The Canadian government’s proposed Bill C-26, the Critical Cyber Systems Protection Act (CCSPA), is under discussion, with experts emphasizing its urgent need to bolster cybersecurity among critical infrastructure providers. However, the bill’s progress has been hindered by parliamentary delays and debates on unrelated topics.
David Shipley, CEO of Beauceron Security, highlighted that Canada lags behind its allies in protecting critical infrastructure firms. He suggested several refinements to the bill, including allowing companies to raise a “due diligence” defence, removing personal liability for employees, directors, and officers, ensuring regulators enforcing the CCSPA have the necessary cybersecurity skills, and limiting the amount of sensitive data regulators can collect.
The proposed law, which would amend the Telecommunications Act and apply to other critical infrastructure providers, aims to create a cybersecurity compliance regime for designated federally regulated firms.
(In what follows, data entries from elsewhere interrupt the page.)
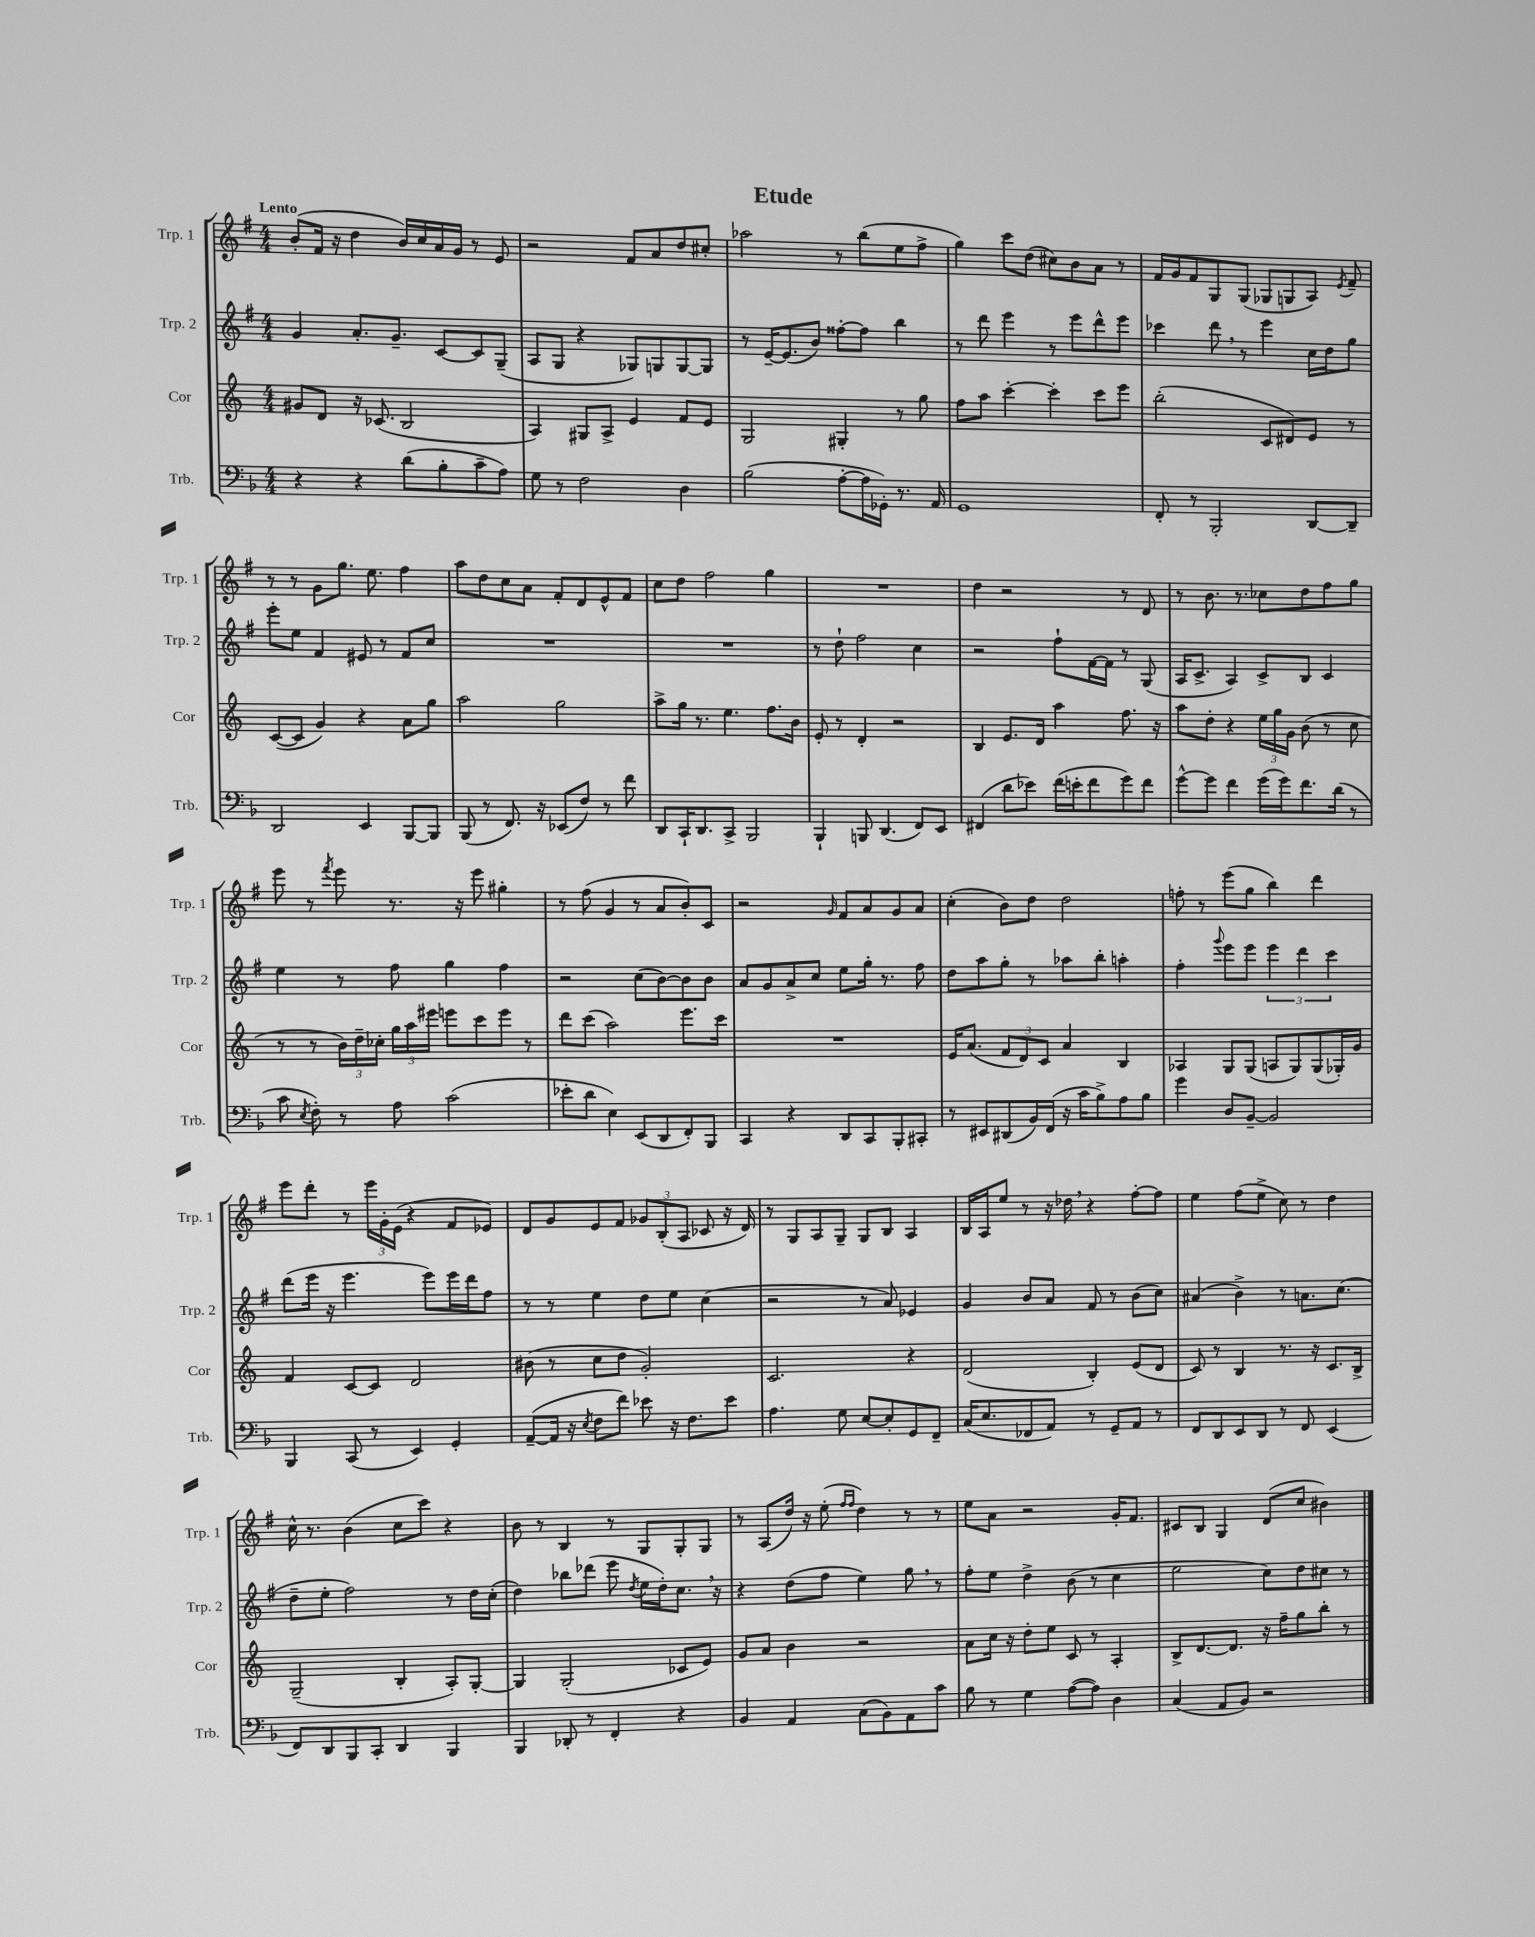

**kern	**kern	**kern	**kern
*staff4	*staff3	*staff2	*staff1
*clefF4	*clefG2	*clefG2	*clefG2
*k[b-]	*k[]	*k[f#]	*k[f#]
*M4/4	*M4/4	*M4/4	*M4/4
4r	8g#	4g	(8b'
.	8d	.	16f#
.	.	.	16r
4r	16r	8.a'	4dd
.	(8.c-	.	.
.	.	8.g~	.
(8d	2B	.	16b)
.	.	.	16cc
8B-'	.	[8c	16a
.	.	.	16g
8c~	.	8c]	8r
8A)	.	(8G~	8e
=	=	=	=
8G	4A)	8A	2r
8r	.	8G	.
2F	8G#	4r	.
.	8A^	.	.
.	4e	8G-)	8f#
.	.	8G	8a
4D	8f	[8G	8dd
.	8e	8G]	8cc#'
=	=	=	=
(2B-	2G	8r	2aa-
.	.	[16e~	.
.	.	(8.e]	.
.	.	8b)	.
[8A'	4G#'	[8ff##'	8r
16A]	.	8ff##]	(8bb
16GG-')	.	.	.
8.r	8r	4bb	8ee
.	8gg	.	8ff#^
16AA	.	.	.
=	=	=	=
1GG	8ff	8r	4gg)
.	8aa	8ddd	.
.	[4ccc'	4eee	8ccc
.	.	.	(8dd
.	4ccc']	8r	8cc#)
.	.	8eee	8b
.	8ccc	8ddd^^	8a
.	8eee	8eee	8r
=	=	=	=
8FF'	(2bb'	4ccc-	16f#
.	.	.	16g
8r	.	.	8f#
2BBB-'	.	8ddd	8G
.	.	8r	(8G
.	8c	4eee	8G-
.	8d#)	.	8G
[8DD	8e	16cc	8A)
.	.	16dd	.
.	.	.	8qe
8DD~]	8r	8gg	8f#~
=	=	=	=
2DD	([8c	8eee'	8r
.	8c]	8ee	8r
.	4g)	4f#	8g
.	.	.	8.gg
4EE	4r	8e#	.
.	.	.	8.ee
.	.	8r	.
[8BBB-	8a	8f#	4ff#
8BBB-]	8gg	8cc	.
=	=	=	=
(8BBB-	2aa	1r	8aa
8r	.	.	8dd
8.FF)	.	.	8cc
.	.	.	8a
16r	.	.	.
(8EE-	2gg	.	8f#'
8F)	.	.	8d
8r	.	.	8e^^
8f	.	.	8f#
=	=	=	=
8DD	8aa^	1r	8cc
16CC`	16gg	.	8dd
8.DD	8.r	.	.
.	.	.	2ff#
8CC^	4.ee	.	.
2BBB-	.	.	.
.	8.ff	.	4gg
.	16b	.	.
=	=	=	=
4BBB-`	8e'	8r	1r
.	8r	8dd`	.
8BBB	4d'	2ff#	.
(4.DD	.	.	.
.	2r	.	.
8FF)	.	4cc	.
8EE	.	.	.
=	=	=	=
(4FF#	4B	2r	4dd
8d	8.e	.	2r
8e-)	.	.	.
.	16d	.	.
(16f	4aa	8ff#`	.
16e'	.	.	.
8f	.	[16f#	.
.	.	16f#]	.
8g)	8.ff	8r	8r
8f	.	(8G	8d
.	16r	.	.
=	=	=	=
[8g^^	8aa	16A	8r
.	.	8.c^	.
8g]	8dd'	.	8.b
4f	4r	4A)	.
.	.	.	8.r
(16g	24ee	8c^	8cc-
.	24gg	.	.
16g)	.	.	.
.	24g	.	.
8.f	(8b	8B	8dd
.	8r	4c	8ff#
(16d	.	.	.
8r	8cc	.	8gg
=	=	=	=
8c	8r	4ee	8eee
8qE	.	.	.
8F')	8r	.	8r
.	.	.	8qfff#
8r	24b)	8r	8eee
.	24dd~	.	.
.	24cc-'	.	.
8A	24gg	8ff#	8.r
.	24aa	.	.
.	24eee#	.	.
(2c	8eee	4gg	.
.	.	.	16r
.	8ccc	.	8eee
.	8eee	4ff#	4gg#'
.	8r	.	.
=	=	=	=
8e-'	8ddd	2r	8r
8d	(8ccc	.	(8ff#
4E)	2aa)	.	4g
(8EE	.	(8cc	8r
8DD	.	[8b)	8a
8FF')	8.eee	8b]	8b')
8BBB-	.	8b	8c
.	16ccc	.	.
=	=	=	=
4CC	1r	8a	2r
.	.	8g	.
4r	.	8a^	.
.	.	8cc	.
.	.	.	16qqg
8DD	.	8ee	8f#
8CC	.	16gg'	8a
.	.	8.r	.
8BBB-'	.	.	8g
8CC#'	.	8ff#	8a
=	=	=	=
8r	16e	8dd	(4cc'
.	(8.a	.	.
8EE#	.	8aa	.
(8DD#	12f	8gg'	8b)
.	12d)	.	.
16BB-)	.	8r	8dd
.	12c	.	.
(16FF	.	.	.
16r	4a	8aa-	2dd
16c	.	.	.
8B-^)	.	8bb'	.
8A	4B	4aa'	.
8B-	.	.	.
=	=	=	=
4g	4A-	4ff#'	8ff'
.	.	.	8r
.	.	8qqggg	.
8D	8G	8eee	(8eee
[8BB-~	(8G	8eee	8gg
2BB-]	8A	6eee	4bb)
.	8G)	.	.
.	.	6ddd	.
.	(8G	.	4ddd
.	.	6ccc	.
.	16G-')	.	.
.	16g	.	.
=	=	=	=
4BBB-	4f	(8ddd	8eee
.	.	16eee	8ddd'
.	.	16r	.
(8CC	[8c	4.eee	8r
8r	8c]	.	24eee
.	.	.	24g'
.	.	.	(24e
4EE)	2d	.	4r
.	.	8eee)	.
4GG'	.	16eee	8f#
.	.	16ddd	.
.	.	8ff#	8e-)
=	=	=	=
([8AA~	(8b#	8r	8d
16AA]	8r	8r	8g
16r	.	.	.
8qE	.	.	.
8F	8cc	4ee	8e
8f)	8dd	.	8f#
8e-	2g')	8dd	12g-
.	.	.	(12B'
16r	.	8ee	.
.	.	.	12A
8.F	.	.	.
.	.	(4cc	8c-
8e-	.	.	16r
.	.	.	16d)
=	=	=	=
4.A	2.c	2r	8r
.	.	.	8G
.	.	.	8A
8G	.	.	8G~
[8E	.	8r	8G
8E']	.	8a)	8B
8GG	4r	4e-	4A
8FF~	.	.	.
=	=	=	=
(16C	(2d	4g	16B
8.E	.	.	16A
.	.	.	8ee
8FF-	.	8b	8r
8AA)	.	8a	16r
.	.	.	16dd-
8r	4B')	8f#	4r
8GG~	.	8r	.
8AA	(8e	(8b	[8ff#'
8r	8d	8cc)	8ff#]
=	=	=	=
8FF	8c)	(4a#	4ee
8DD	8r	.	.
8EE	4B	4b^)	(8ff#
8DD	.	.	8ee^
8r	8.r	8r	8cc)
8FF	.	8.a	8r
.	16r	.	.
(4EE	8.c	.	4dd
.	.	(8.cc	.
.	16B^	.	.
=	=	=	=
8FF)	(2G~	8dd~	16cc^^
.	.	.	8.r
8DD	.	8ee'	.
8BBB-	.	2ff#)	(4b
8CC'	.	.	.
4DD	4B'	.	8cc
.	.	.	8ccc)
4BBB-	8A')	8r	4r
.	[8G'	16dd	.
.	.	(16cc'	.
=	=	=	=
4BBB-	4G]	4dd)	8b
.	.	.	8r
8DD-'	(2G'	8bb-	4B
8r	.	(8ddd-	.
4FF'	.	8eee	8r
.	.	8qdd	.
.	.	16ee	8G
.	.	16dd')	.
4r	8c-	8.cc	8G'
.	8e)	.	8G
.	.	16r	.
=	=	=	=
4BB-	8g	4r	8r
.	8a	.	(8A
4AA	4b	(8dd	16dd)
.	.	.	16r
.	.	8ff#	(8ee'
.	.	.	16qqff#
.	.	.	16qqff#
(8C	2r	4ee)	4dd)
8BB-)	.	.	.
8AA	.	8gg	8r
8c	.	8r	8r
=	=	=	=
8B-	8a	8ff#'	8ee
8r	16cc	8ee	8a
.	16r	.	.
4G	8dd'	4dd^	2r
.	8ee	.	.
([8A	8c	(8b	.
8A])	8r	8r	.
4D	4A'	4cc	16g'
.	.	.	8.f#
=	=	=	=
(4C	8B^	2ee	8c#
.	[8.d	.	8B
8AA	.	.	4G
.	8.d]	.	.
8BB-)	.	.	.
2r	16r	8cc)	(8d
.	16ff~	.	.
.	8gg	8dd	8cc
.	8bb'	8cc#	4b#)
.	8r	8r	.
==	==	==	==
*-	*-	*-	*-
This includes an immediate reporting requirement for cyber incidents to the Canadian Security Establishment (CSE). The ongoing discussions underscore the importance of robust cybersecurity measures in protecting national infrastructure.
In conclusion, the proposed Bill C-26, the Critical Cyber Systems Protection Act (CCSPA), is a crucial step towards strengthening Canada’s cybersecurity infrastructure. Despite facing parliamentary delays, the bill’s importance is underscored by the urgent need for robust cybersecurity measures. The suggestions for refining the bill, such as allowing a “due diligence” defence and ensuring skilled regulators, further highlight the need for a comprehensive approach. The bill aims to create a compliance regime for federally regulated firms, emphasizing the importance of immediate reporting of cyber incidents. This ongoing effort underscores the critical role of cybersecurity in safeguarding national infrastructure.